Where to Go After Your First Server Ships
You have a working server. Here is the priority order for making it production-grade — based on what we have shipped for clients:
Week 1: Persistent storage. Swap the in-memory dict for SQLite using Python's built-in sqlite3 module. Ten lines. Your tasks survive restarts.
Week 2: Search. Add a search_tasks(query: str) tool with basic string matching. Right now the AI has to read the entire resource to find a specific task. At 500+ tasks, that burns context window tokens for no reason.
Week 3: Remote deployment. Switch to HTTP/SSE transport. Containerize with Docker. Deploy to a VPS or AWS ECS. Update your team's editor configs to point at the remote URL instead of a local Python process.
Week 4: Real-world tool. Build a second server for something your team actually uses — a Slack integration, a GitHub issue tracker, a database query interface. The MCP registry at modelcontextprotocol.io has hundreds of community servers you can study. Most are under 200 lines.
The question worth sitting with: which internal tool in your company would save the most time if every AI your team uses could call it natively? That is your next MCP server. And if you would rather have a team ship it for you in 5 days instead of spending 3 weeks figuring out the edge cases — well, that is literally what we do.
Frequently Asked Questions
What is an MCP server?
An MCP server is a program that exposes tools, data resources, and prompt templates through a standardized JSON-RPC 2.0 interface. Any MCP-compatible AI client — Claude Desktop, Cursor, Windsurf, VS Code Copilot — can connect and use them without custom integration code.
Do I need to know JSON-RPC to build one?
No. The Python SDK and FastMCP wrapper handle the JSON-RPC 2.0 wire format automatically. You write plain Python functions with decorators and type hints. The SDK translates them into protocol-compliant messages.
Is MCP only for Claude?
No. MCP was open-sourced by Anthropic but is now supported by 40+ AI clients including Cursor, Windsurf, VS Code with Copilot, JetBrains AI, and community agent frameworks. One server works across all of them.
Stdio or HTTP — which transport should I start with?

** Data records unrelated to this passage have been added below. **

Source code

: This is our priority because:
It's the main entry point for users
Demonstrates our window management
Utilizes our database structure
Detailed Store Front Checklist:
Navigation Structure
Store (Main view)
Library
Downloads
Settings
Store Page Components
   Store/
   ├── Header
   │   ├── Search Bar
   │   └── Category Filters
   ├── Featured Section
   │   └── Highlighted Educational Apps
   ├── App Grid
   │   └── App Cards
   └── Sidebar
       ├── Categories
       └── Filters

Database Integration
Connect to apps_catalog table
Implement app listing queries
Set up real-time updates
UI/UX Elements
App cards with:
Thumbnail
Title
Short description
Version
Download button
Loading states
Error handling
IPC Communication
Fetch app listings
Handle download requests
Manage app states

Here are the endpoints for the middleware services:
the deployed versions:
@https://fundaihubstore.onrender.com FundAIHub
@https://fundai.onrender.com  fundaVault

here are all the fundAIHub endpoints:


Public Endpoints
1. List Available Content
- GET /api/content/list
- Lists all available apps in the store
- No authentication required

Start with stdio. It requires zero networking setup — the AI client spawns your server as a local subprocess. Switch to HTTP/SSE only when you need remote access, multi-user support, or you are deploying to a shared server.
Can one server expose multiple tools?
Yes. No protocol-level limit. Our production servers typically expose 5–12 tools, 2–3 resources, and 1–2 prompts each. Keep servers focused on one domain — a task tracker, a database querier, a Slack bridge — rather than building one mega-server.